Question

Find the average rate of change of the function over the given interval. Compare this average rate of change with the instantaneous rates of change at the endpoints of the interval. $$ f(x)=\cos x, \quad\left[0, \frac{\pi}{3}\right] $$

Short answer

The average rate of change of the function over the given interval is -\(\frac{3}{2\pi}\). The instantaneous rates of change at the endpoints of the interval are 0 and -\(\frac{\sqrt{3}}{2}\) respectively. Consequently, for this problem, the average rate of change does not equal the instantaneous rates of change at the endpoints of the interval.

Step-by-step solution

Calculation of the average rate

The average rate of change of the function is given by \((f(b)-f(a)) / (b-a)\). Substituting the given values, \(a=0\) and \(b=\frac{\pi}{3}\), the average rate is therefore \((\cos(\frac{\pi}{3}) - \cos(0)) / (\frac{\pi}{3}-0)\)

Simplification of the average rate

\(\cos(\frac{\pi}{3})\) is equal to \(\frac{1}{2}\) and \(\cos(0)\) is equal to 1. Substituting these values, the average rate will be \((\frac{1}{2} - 1) / (\frac{\pi}{3}-0) = -\frac{1}{2} / (\frac{\pi}{3}) = -\frac{3}{2\pi}\)

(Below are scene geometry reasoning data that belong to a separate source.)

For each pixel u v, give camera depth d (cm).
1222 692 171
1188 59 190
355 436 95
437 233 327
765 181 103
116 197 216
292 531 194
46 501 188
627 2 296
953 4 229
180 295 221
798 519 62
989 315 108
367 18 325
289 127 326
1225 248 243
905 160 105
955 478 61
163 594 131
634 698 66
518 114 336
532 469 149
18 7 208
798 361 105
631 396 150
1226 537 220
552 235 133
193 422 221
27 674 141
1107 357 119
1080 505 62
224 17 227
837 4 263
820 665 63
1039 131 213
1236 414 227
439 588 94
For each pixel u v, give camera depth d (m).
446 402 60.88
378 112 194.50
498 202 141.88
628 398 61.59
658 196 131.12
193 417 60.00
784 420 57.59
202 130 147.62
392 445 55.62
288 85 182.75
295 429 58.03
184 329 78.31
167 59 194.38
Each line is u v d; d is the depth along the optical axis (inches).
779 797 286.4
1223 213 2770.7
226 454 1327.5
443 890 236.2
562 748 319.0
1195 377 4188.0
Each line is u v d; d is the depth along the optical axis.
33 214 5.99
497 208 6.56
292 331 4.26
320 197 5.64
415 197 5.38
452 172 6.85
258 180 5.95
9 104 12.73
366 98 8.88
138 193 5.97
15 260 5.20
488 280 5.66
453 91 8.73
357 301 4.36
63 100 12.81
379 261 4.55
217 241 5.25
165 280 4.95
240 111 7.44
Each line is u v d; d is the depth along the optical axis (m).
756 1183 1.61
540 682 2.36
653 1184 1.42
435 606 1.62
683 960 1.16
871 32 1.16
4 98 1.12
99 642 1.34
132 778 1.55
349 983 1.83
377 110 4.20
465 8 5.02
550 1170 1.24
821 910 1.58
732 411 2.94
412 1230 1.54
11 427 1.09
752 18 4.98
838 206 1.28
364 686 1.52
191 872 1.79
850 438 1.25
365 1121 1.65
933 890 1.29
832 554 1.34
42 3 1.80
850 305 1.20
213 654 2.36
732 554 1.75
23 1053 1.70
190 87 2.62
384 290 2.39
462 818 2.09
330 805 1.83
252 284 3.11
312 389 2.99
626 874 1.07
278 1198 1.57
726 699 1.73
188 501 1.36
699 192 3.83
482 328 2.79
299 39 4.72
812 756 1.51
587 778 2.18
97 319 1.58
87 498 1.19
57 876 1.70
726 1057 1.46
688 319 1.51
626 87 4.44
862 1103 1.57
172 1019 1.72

Calculation of the instantaneous rates

The derivative of \(\cos(x)\) is \(-\sin(x)\). Therefore, the instantaneous rates of change at the endpoints of the interval, \(x=0\) and \(x=\frac{\pi}{3}\), will be -\(\sin(0)\) and -\(\sin(\frac{\pi}{3})\) respectively.

Simplification of the instantaneous rates

\(\sin(0)\) is equal to 0 and \(\sin(\frac{\pi}{3})\) is equal to \(\frac{\sqrt{3}}{2}\). Therefore, the instantaneous rates of change at the endpoints of the interval will be -0 and -\(\frac{\sqrt{3}}{2}\) respectively.